There are quite a few programs to help natives start up businesses, even off the reserve. The problem in my view is the public domain nature of the Reserve system itself that leads to dysfunctional families and life and corrupt financial affairs.
I can still find some comfort that PMSH & the CPC are in charge and not the other guys. That alone gives me some hope for a sane resolution.
ET >
Much clearer, thanks.
The reserves are where the losers stay. Anyone with any gumption gets off the Rez.
I have never lived in a house with a boarded up window, I have never seen one in any neighbourhood I have ever lived in. What the hell are these people doing to go through so many windows?

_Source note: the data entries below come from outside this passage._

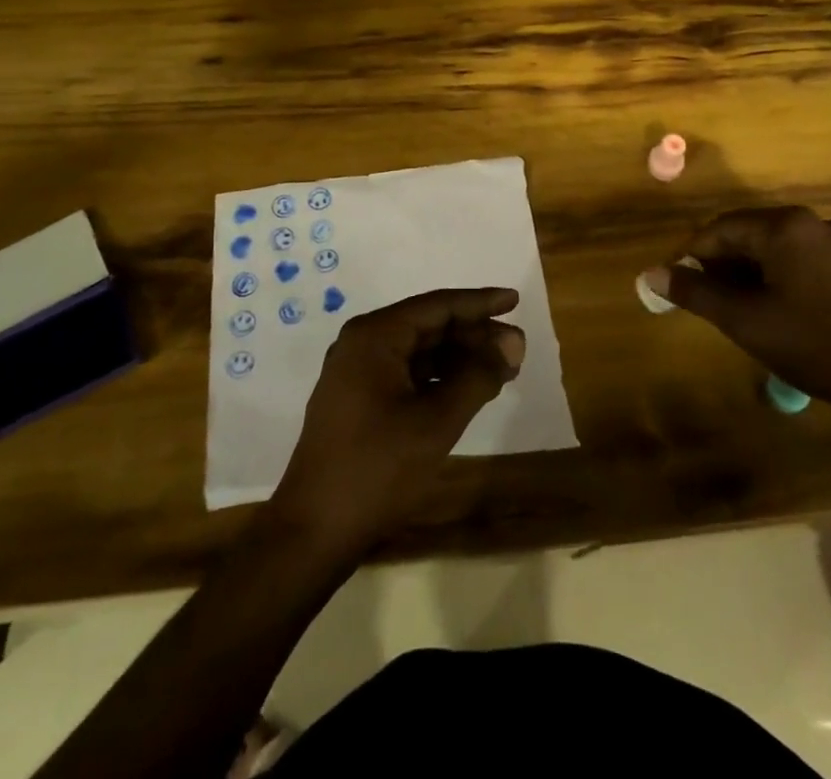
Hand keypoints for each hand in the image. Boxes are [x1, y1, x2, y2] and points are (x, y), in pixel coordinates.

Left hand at [269, 287, 524, 553]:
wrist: (314, 531)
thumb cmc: (377, 468)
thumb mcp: (437, 421)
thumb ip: (478, 376)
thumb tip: (512, 343)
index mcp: (375, 336)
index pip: (438, 306)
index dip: (480, 303)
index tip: (514, 300)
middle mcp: (363, 343)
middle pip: (429, 326)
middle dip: (474, 336)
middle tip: (517, 349)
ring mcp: (357, 372)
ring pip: (420, 352)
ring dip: (460, 358)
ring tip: (502, 370)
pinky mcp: (358, 400)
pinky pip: (407, 373)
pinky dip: (440, 378)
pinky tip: (468, 390)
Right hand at [643, 206, 830, 415]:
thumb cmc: (812, 344)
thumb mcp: (744, 320)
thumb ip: (694, 293)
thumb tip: (651, 274)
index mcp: (784, 227)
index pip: (721, 229)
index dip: (693, 256)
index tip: (679, 285)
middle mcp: (810, 222)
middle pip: (747, 234)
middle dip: (721, 265)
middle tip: (706, 300)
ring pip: (772, 247)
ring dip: (747, 271)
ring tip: (736, 308)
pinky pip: (797, 258)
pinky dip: (775, 275)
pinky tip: (773, 308)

If someone on the rez wanted to be idle no more they could start a glass and window business.
Are these the conditions under which the Librano$ and the NDP want Canada’s Native people to live to ensure the continuation of substantial financial contributions from Native bands? Their hypocrisy is brazen and their lack of genuine concern for the safety, health, and welfare, aka well-being, of Native peoples is breathtaking in its cravenness.
Socialism that isn’t running out of other people’s money.

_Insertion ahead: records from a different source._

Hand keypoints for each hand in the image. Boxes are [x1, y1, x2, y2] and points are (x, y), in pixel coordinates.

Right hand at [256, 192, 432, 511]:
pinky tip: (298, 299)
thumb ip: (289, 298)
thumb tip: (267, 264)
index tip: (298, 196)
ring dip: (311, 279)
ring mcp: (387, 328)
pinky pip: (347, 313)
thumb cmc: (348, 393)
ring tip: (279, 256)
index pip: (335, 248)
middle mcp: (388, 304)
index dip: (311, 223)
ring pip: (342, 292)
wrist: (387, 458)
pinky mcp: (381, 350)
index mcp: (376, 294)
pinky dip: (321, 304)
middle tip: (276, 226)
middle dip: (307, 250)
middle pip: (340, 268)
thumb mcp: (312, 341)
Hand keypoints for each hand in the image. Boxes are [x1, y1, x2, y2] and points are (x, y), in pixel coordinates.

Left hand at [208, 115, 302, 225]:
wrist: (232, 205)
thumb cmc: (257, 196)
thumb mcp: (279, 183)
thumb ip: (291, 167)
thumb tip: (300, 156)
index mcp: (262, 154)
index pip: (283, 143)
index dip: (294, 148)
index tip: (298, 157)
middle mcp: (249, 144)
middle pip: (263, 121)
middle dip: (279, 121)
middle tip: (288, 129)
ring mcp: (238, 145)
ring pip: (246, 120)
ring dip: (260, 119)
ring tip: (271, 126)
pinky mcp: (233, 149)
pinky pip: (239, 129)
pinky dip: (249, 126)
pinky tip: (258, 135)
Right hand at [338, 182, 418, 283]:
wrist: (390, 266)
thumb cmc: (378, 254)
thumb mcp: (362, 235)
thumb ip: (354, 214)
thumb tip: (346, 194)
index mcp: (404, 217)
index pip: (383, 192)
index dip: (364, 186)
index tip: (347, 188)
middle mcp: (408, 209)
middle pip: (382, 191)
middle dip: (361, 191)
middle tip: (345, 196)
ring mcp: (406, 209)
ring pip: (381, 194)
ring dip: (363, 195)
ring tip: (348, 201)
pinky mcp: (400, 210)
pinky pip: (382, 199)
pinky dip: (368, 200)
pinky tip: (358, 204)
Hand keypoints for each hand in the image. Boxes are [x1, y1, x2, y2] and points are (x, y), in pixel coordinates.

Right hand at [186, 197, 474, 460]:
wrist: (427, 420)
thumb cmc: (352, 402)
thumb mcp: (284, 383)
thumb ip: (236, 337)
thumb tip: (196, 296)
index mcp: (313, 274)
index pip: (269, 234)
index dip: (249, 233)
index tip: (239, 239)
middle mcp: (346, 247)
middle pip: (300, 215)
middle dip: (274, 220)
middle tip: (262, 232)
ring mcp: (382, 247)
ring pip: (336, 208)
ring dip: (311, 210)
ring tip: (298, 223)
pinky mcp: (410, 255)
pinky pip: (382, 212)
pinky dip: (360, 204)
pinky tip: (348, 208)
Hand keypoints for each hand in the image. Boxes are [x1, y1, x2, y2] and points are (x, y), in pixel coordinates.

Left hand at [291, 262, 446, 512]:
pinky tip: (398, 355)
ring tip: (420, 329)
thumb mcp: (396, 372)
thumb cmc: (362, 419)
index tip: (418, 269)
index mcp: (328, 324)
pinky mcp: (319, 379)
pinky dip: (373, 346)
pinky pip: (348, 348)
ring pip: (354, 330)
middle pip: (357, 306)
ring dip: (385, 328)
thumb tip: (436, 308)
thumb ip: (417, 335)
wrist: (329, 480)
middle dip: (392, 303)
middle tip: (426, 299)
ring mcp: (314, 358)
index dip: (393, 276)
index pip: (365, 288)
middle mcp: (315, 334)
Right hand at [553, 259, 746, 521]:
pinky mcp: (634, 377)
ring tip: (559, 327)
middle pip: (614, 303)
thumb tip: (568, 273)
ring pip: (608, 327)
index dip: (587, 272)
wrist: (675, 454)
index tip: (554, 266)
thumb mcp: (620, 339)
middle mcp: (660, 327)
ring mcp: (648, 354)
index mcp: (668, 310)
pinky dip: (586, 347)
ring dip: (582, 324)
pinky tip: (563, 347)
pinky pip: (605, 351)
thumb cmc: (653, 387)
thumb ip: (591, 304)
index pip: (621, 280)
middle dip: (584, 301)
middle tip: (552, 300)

” … make chiefs and band councilors accountable for how they spend public money. They will vociferously oppose the latter requirement but the Government of Canada needs to make it non-negotiable. (Ram it through Parliament if you have to, Mr. Harper) Future funding must be contingent on Bands having proper accounting procedures in place so we taxpayers, plus ordinary band members, know how the money is spent and why. I am sick of us spending billions upon billions every year on Aboriginal affairs only to be told it is not enough or it is not making any difference.”
I totally agree that the CPC should push this accountability bill through the House. ENOUGH IS ENOUGH. The demons will shriek, the usual suspects will go ballistic, but so what? I suspect the CPC will have the support of a majority of Canadians who choose to be silent no more — including Native people who aren’t in the top 1%, who aren’t driving around in Hummers and Cadillac Escalades. Times are tough, families are financially challenged, young people can’t find jobs, older people are losing theirs, and we’ve got these coddled Natives running through gazillion$ of our hard-earned tax dollars complaining that it’s not enough and that it’s the government’s — aka our — fault that they can’t manage a few billion bucks a year.
NO MORE (of this crap).
Must be those friggin’ polar bears, minuteman! Damn that global warming for chasing them into that poor community!
Knight99 asks: “Why the HELL are we disarmed and left as helpless victims to this racist violence on our own streets!!!”
Knight we are disarmed and helpless because we let them disarm us and we continue to elect governments that allow natives to be above the law.
That’s not tough love. That is common sense stuff that should have been in place to begin with.
I remember the Fort Alexander Reserve on Lake Winnipeg,about 60 miles from the city. Every yard had about ten or more wrecked cars in various stages of rust. Some looked pretty good though,and I mentioned this to a local merchant in Pine Falls.
He replied that the Rez Indians would go to work for a while “up North” and on their way home would stop in Winnipeg and buy a used car so as to make a triumphant return to the Rez. He said that if any minor mechanical problem occurred,the owner would just push the car to the back of the lot,where it would stay until forever.
The guy said that even a dead battery would mean the car was abandoned. In one yard we counted over thirty wrecks,and no, it wasn’t an auto wrecking yard,just another citizen of Fort Alexander.
The place has a nice, new Indian name now, can’t recall what it is, but I’ve often wondered if those cars are still there.